#### [SOURCE EXTRACT]
════════════════════

Estimated savings to rate payers of $3,431,821.
The Jersey City Municipal Utilities Authority (JCMUA) recently completed stormwater improvements that are being funded with approximately $6.6 million in loans from the NJ Water Bank, a joint low-rate funding program of the DEP and the NJ I-Bank. This project qualified for principal forgiveness totaling $1,328,974 as it addressed damage from Superstorm Sandy and improved resilience for future storms. Another component of the project addressed CSO issues with green infrastructure, qualifying for additional principal forgiveness funds. Including interest cost savings, total savings for this project is estimated to be $3.4 million, over the 20-year term of the loan or 51% of the total project cost. In addition, this project created an estimated 79 direct construction jobs.

════════════════════

#### [MATERIAL SHOWN]
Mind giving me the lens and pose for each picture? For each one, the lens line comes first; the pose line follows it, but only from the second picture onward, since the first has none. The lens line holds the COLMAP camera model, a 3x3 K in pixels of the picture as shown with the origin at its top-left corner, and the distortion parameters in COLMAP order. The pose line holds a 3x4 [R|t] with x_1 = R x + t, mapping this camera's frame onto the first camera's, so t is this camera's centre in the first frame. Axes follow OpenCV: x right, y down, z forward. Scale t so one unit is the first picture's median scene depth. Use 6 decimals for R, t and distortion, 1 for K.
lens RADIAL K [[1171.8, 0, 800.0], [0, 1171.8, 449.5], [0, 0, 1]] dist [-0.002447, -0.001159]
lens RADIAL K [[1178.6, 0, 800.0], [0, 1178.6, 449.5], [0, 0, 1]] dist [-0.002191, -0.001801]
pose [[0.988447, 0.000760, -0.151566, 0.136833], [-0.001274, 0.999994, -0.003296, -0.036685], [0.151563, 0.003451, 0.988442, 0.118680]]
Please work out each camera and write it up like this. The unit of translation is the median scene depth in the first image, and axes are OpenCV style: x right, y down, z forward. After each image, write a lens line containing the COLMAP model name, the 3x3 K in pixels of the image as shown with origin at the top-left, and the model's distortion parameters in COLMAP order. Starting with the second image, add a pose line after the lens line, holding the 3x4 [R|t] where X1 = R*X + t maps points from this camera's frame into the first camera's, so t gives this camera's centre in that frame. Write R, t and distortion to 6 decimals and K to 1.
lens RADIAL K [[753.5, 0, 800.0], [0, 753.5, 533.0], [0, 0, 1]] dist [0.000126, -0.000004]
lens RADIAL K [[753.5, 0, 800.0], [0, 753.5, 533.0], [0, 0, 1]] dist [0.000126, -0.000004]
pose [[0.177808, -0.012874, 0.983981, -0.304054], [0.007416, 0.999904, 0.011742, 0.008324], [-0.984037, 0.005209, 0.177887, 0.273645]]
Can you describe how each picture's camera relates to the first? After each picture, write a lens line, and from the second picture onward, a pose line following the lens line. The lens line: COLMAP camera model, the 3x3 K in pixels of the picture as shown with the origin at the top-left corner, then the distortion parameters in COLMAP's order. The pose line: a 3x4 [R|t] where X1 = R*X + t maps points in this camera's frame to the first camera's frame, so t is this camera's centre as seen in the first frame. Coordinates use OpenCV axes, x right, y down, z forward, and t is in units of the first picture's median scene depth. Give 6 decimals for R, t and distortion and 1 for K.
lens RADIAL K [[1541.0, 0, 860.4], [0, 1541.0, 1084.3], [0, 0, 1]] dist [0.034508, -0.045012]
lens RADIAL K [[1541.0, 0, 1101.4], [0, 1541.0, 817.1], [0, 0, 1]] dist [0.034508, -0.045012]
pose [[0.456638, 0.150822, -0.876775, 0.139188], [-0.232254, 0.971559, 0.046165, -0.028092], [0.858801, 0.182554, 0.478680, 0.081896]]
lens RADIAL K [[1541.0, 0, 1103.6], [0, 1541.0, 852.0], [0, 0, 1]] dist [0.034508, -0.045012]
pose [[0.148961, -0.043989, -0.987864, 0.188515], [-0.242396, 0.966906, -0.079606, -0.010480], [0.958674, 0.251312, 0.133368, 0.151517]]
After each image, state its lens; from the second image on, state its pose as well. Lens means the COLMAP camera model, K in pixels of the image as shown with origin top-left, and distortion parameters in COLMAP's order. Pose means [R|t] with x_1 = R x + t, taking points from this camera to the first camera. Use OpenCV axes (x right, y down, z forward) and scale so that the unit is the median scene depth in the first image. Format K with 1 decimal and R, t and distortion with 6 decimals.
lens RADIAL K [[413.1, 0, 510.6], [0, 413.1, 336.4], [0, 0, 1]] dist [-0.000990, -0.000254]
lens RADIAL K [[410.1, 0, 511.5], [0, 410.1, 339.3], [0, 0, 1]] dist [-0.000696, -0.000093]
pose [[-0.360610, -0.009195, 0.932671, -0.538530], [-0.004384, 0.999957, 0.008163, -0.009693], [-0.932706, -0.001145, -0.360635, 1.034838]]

════════════════════

Transcribe the Jersey City stormwater financing passage above word for word, in full.

#### [FINISHED EXERCISE]
Estimated savings to rate payers of $3,431,821.
The Jersey City Municipal Utilities Authority (JCMUA) recently completed stormwater improvements that are being funded with approximately $6.6 million in loans from the NJ Water Bank, a joint low-rate funding program of the DEP and the NJ I-Bank. This project qualified for principal forgiveness totaling $1,328,974 as it addressed damage from Superstorm Sandy and improved resilience for future storms. Another component of the project addressed CSO issues with green infrastructure, qualifying for additional principal forgiveness funds. Including interest cost savings, total savings for this project is estimated to be $3.4 million, over the 20-year term of the loan or 51% of the total project cost. In addition, this project created an estimated 79 direct construction jobs.